Le chef métis Louis Riel a prédit au XIXe siècle : « Mon peuple va s’endormir pour cent ans et ce seront ses artistes qui le réveilleront. » La plupart des groupes autochtones du Canada privilégiait la tradition orale pour transmettre une idée, un message ou une valeur. Cette transmission orale pouvait se faire alors que les langues maternelles étaient encore bien vivante, ce qui n’est plus le cas aujourd’hui. En un siècle, une dizaine de langues autochtones a complètement disparu et douze sont en danger d’extinction selon l’Atlas du Canada. De nombreuses recherches concluent que seules l’ojibway, le cri et l’inuktitut seront encore des langues vivantes dans cinquante ans.

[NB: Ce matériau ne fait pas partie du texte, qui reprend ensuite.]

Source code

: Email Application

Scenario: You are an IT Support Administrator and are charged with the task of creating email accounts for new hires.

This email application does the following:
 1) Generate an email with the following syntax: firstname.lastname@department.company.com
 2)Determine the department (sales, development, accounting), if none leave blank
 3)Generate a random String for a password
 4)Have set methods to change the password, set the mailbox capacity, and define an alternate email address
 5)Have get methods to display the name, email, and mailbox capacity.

Questions politiques ou constitutionnelles, incendies de forêts, pauvreté, abus sexuels et dépendance aux drogues semblent souvent constituer la seule forme de couverture médiatique accordée aux communautés autochtones (voir par exemple le dossier de Radio-Canada sur les jeunes autochtones qui s’attardent surtout aux problèmes que vivent ces jeunes). Quelques reportages sur des activités culturelles apparaissent ici et là dans les médias locaux, mais il faut être très attentif pour les trouver.

Quand les émissions d’information et de divertissement des grands médias du Sud ont commencé à déferler au Nord, les communautés autochtones ont très vite compris qu’il était nécessaire, pour assurer leur survie culturelle, de développer une radio et une télévision dont ils seraient les propriétaires et dirigeants.

« L’autoroute des larmes » (the « Highway of Tears »), comme on l’a surnommée, est une portion d’autoroute de 800 kilomètres en Colombie-Britannique où plus d’une douzaine de jeunes femmes ont disparu depuis 1994 ; là même où près de 20 jeunes femmes avaient disparu ou avaient été assassinées entre la fin des années 1960 et le début des années 1980. Jusqu’à tout récemment, cependant, ces crimes avaient été peu médiatisés, probablement parce que la majorité des victimes étaient des femmes autochtones.

L’éducation aux médias peut aider les jeunes à mettre en perspective l’image qui leur est donnée des communautés autochtones en leur faisant à comprendre le fonctionnement des médias, les raisons de l’existence des stéréotypes, les pouvoirs décisionnels et l’importance de savoir qui décide du contenu d’une émission ou d’un journal.